Can anyone give me some pointers on best algo choices / tools, and structuring the data / configing the algo to steer it.
Many thanks in advance as always!
w
Hello @Dubya_dup_93
Thanks for posting to the Community!
Are you able to share your workflow with some sample data so the Community can see what you have attempted so far?
This will allow the Community to better troubleshoot directly where you are having trouble.
thanks!
TrevorS
Are you looking to do this natively in Alteryx or do you have experience with languages such as python?
I'm going to caveat upfront I am not a data scientist, but have done a little exploratory project work on text analytics. It looks like you need to do something along the lines of topic modelling (look at the relationship of words to draw out relationships) and named entity extraction (identifying the context of a word, for example knowing if you talk about Apple in the context of iphones and tech then Apple is company and not a fruit).
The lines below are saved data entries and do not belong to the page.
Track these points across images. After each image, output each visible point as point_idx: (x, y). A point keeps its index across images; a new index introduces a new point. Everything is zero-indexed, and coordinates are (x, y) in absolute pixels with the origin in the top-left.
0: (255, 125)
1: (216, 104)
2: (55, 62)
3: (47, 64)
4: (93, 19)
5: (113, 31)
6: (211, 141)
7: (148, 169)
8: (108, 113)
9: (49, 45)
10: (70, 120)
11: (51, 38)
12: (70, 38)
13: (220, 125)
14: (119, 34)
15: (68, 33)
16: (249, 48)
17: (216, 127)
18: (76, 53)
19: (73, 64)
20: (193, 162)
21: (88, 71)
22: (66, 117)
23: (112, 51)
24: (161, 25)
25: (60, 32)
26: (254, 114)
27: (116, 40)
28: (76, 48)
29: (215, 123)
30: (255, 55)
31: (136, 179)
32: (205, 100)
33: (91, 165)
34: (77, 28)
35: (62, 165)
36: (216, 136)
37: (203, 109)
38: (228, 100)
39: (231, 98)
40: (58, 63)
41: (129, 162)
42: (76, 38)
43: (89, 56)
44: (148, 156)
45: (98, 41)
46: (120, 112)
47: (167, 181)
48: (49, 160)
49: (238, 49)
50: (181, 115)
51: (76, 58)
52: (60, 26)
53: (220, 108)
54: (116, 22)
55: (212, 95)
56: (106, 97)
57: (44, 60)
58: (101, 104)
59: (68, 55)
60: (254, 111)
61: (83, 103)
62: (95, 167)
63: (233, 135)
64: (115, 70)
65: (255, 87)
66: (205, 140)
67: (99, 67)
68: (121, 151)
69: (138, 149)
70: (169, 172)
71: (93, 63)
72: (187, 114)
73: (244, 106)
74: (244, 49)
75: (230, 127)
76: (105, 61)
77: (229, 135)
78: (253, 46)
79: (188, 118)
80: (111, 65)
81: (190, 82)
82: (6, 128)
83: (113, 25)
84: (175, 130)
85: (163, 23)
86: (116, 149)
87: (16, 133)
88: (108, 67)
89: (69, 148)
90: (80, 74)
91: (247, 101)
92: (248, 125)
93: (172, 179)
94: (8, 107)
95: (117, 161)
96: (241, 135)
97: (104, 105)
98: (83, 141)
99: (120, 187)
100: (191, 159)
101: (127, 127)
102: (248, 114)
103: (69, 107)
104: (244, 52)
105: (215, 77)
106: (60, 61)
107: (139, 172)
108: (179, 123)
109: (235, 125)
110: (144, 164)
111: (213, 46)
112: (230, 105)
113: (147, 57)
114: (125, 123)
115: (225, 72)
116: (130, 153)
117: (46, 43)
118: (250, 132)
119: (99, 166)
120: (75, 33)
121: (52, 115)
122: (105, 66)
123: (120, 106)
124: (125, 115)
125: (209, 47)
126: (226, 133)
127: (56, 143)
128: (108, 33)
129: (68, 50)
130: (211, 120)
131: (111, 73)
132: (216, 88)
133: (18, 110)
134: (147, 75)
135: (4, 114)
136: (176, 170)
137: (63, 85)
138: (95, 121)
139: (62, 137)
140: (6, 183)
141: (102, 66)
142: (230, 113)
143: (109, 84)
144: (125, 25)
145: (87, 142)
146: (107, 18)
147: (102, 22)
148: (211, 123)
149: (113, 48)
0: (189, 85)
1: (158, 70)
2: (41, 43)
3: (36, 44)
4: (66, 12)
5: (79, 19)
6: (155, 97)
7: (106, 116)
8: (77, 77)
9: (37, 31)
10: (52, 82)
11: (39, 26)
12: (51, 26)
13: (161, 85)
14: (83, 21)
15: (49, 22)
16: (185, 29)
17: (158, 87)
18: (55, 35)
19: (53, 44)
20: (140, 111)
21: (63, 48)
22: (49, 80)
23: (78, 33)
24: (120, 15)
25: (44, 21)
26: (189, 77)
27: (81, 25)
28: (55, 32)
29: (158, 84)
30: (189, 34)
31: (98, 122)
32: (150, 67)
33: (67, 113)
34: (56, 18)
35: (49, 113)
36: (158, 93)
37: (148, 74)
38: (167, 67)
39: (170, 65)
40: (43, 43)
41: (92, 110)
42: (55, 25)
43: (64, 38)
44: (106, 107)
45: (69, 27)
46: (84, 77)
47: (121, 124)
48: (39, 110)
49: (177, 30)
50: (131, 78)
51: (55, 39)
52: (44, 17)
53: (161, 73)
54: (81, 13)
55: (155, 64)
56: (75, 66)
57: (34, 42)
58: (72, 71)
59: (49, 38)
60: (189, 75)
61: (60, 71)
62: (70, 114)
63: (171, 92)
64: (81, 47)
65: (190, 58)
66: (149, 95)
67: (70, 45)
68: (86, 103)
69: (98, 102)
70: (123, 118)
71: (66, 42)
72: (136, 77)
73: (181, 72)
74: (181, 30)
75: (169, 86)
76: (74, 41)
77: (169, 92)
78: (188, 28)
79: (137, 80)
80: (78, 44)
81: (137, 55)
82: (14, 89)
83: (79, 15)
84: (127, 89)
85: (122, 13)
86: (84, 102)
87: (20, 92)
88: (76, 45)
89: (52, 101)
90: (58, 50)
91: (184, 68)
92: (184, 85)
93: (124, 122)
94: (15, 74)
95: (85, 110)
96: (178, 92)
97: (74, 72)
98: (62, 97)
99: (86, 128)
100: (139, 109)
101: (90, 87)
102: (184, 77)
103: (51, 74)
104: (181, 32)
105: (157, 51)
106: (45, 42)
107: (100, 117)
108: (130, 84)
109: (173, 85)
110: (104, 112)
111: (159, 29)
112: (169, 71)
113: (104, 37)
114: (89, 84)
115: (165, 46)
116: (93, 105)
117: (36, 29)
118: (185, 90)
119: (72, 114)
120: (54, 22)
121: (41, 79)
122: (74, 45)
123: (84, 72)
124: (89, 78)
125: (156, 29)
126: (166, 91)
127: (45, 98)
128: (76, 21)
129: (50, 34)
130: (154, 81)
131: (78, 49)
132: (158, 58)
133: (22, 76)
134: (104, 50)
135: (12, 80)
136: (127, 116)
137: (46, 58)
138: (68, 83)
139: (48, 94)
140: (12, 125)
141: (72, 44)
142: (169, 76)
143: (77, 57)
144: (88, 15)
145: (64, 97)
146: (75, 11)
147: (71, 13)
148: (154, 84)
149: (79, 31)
There is a brute force method of creating a library of words and then doing a count of matches against descriptions, and then setting a criteria which gets you to a relevant / not-relevant accuracy that you are comfortable.
Looking at stuff in Alteryx
The Intelligence Suite add-on for Alteryx has the ability to do unsupervised topic modelling but given you know what are relevant descriptions and what are irrelevant then I don't think this will really help here. What IS would allow you to do is read in all the descriptions and based on the LDA model it would score the descriptions to a particular topic so you might have it identify topics which talk more about how you would wear an item versus trends versus talking about materials and manufacturing topics.
Not native Alteryx, but can be coded in
Stuff like named entity recognition is not included in Alteryx as a tool, but within Alteryx you could leverage either services like Microsoft Congnitive Services or python packages such as Spacy.
Spacy has pre-trained models which you can use, for example labelled datasets based on wikipedia articles or there is the ability to train a model, but I've not explored this.
While no specific answers, hopefully this gives you some addition insight into text analytics and areas to explore.